In a recent judgement (19 December 2019), the Court of Justice of the European Union clarifies that an airline’s liability for scalding (burns) caused by hot coffee that tipped over on a flight for unknown reasons does not require that a hazard typically associated with flight materialised.

In the present case, a young girl seeks compensation from the (insolvent) Austrian airline Niki Luftfahrt GmbH on account of scalding that she suffered when, on a flight from Palma de Mallorca (Spain) to Vienna (Austria), the hot coffee that had been served to her father and placed on his folding table tray tipped over for unknown reasons. The airline contends that it not liable for what occurred since it was not an accident within the meaning of the Montreal Convention (1), which governs the liability of airlines in the event of accidents.

The airline argued that that concept requires the materialisation of a hazard typically associated with flight, a condition that was not fulfilled in the present case. It could not be established whether the cup of coffee tipped over due to a defect in the folding tray table or due to vibration of the aircraft. The Oberster Gerichtshof (Supreme Court, Austria) asked the Court to clarify the concept of ‘accident’ within the meaning of the Montreal Convention, which does not define it.

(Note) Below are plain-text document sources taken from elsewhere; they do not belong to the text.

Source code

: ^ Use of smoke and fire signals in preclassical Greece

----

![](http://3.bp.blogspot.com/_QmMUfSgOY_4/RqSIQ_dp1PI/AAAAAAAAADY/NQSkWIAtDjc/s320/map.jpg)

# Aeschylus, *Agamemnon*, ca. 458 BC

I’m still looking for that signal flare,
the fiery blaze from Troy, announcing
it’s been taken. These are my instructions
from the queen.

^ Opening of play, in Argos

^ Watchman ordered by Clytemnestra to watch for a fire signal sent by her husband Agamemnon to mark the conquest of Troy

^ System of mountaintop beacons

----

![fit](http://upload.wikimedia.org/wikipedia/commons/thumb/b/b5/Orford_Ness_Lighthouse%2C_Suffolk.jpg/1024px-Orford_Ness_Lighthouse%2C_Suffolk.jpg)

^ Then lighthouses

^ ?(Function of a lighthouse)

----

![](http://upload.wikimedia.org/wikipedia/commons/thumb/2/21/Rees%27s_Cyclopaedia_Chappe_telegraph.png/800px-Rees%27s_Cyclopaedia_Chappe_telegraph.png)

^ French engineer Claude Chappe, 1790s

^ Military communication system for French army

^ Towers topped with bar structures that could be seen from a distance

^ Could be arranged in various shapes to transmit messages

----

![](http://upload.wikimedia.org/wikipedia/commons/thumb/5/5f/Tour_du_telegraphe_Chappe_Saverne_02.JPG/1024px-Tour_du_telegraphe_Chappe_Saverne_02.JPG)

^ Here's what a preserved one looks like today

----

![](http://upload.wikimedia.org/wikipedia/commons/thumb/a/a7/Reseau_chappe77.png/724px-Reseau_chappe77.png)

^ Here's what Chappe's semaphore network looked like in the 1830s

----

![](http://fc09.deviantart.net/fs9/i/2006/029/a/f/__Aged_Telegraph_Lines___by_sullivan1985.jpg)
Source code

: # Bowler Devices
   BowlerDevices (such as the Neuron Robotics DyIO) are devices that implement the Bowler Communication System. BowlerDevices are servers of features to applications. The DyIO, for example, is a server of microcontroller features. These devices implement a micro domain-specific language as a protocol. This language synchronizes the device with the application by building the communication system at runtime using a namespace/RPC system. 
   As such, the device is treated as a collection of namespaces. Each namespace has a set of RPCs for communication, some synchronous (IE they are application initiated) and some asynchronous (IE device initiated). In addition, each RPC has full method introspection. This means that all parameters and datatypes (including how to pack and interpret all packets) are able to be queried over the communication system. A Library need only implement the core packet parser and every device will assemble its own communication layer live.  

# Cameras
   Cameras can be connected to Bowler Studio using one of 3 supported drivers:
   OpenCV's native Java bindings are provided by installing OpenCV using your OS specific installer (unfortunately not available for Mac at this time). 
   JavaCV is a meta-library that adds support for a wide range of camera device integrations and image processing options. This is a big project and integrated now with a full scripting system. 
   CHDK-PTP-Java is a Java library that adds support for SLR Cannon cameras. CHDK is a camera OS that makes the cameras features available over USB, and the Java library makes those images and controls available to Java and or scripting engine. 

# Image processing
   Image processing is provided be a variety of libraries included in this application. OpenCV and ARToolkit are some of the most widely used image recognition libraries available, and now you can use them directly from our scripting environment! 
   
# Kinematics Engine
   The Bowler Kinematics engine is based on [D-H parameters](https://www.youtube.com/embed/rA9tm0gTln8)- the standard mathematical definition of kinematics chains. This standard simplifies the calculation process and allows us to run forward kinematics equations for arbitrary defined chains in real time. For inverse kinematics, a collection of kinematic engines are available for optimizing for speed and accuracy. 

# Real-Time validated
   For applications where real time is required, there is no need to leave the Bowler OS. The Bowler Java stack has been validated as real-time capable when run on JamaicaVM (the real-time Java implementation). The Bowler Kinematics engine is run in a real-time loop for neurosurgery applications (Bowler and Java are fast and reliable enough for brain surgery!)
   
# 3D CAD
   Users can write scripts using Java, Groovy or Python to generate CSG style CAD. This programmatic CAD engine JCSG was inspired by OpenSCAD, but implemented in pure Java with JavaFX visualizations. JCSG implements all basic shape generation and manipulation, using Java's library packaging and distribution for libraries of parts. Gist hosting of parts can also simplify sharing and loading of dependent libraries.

According to the Court, the ordinary meaning given to the concept of ‘accident’ is that of an unforeseen, harmful and involuntary event. Furthermore, the Court notes in particular that the Montreal Convention is intended to lay down a system of strict liability for airlines while maintaining an ‘equitable balance of interests’.

The Court concludes that both the ordinary meaning of the concept of ‘accident’ and the objectives of the Montreal Convention preclude subjecting the liability of airlines to the condition that the damage is due to the materialisation of a hazard typically associated with aviation or to there being a connection between the ‘accident’ and the operation or movement of the aircraft. The Court recalls that the Montreal Convention allows airlines to exclude or limit their liability. An airline may be exonerated from its liability or limit it by proving that the passenger himself caused or contributed to the damage. In addition, an airline may limit its liability to 100 000 ‘Special Drawing Rights’ (2) by proving that the damage was not caused by its negligence or that it was caused solely by the negligence of a third party.

The Court, therefore, answers the Oberster Gerichtshof that the concept of ‘accident’ at issue covers all situations occurring on board an aircraft in which an object used when serving passengers has caused bodily injury to a passenger, without it being necessary to examine whether those situations stem from a hazard typically associated with aviation.

1 Convention for the Unification of Certain Rules for International Carriage by Air, concluded in Montreal on 28 May 1999, signed by the European Community on 9 December 1999 and approved on its behalf by Council Decision 2001/539/EC of 5 April 2001 (OJ 2001 L 194, p. 38), which entered into force, so far as the European Union is concerned, on 28 June
2004. That convention is an integral part of the European Union legal order.

2 As defined by the International Monetary Fund (IMF). According to the IMF, at the beginning of December 2019, a Special Drawing Right was worth approximately €1.24.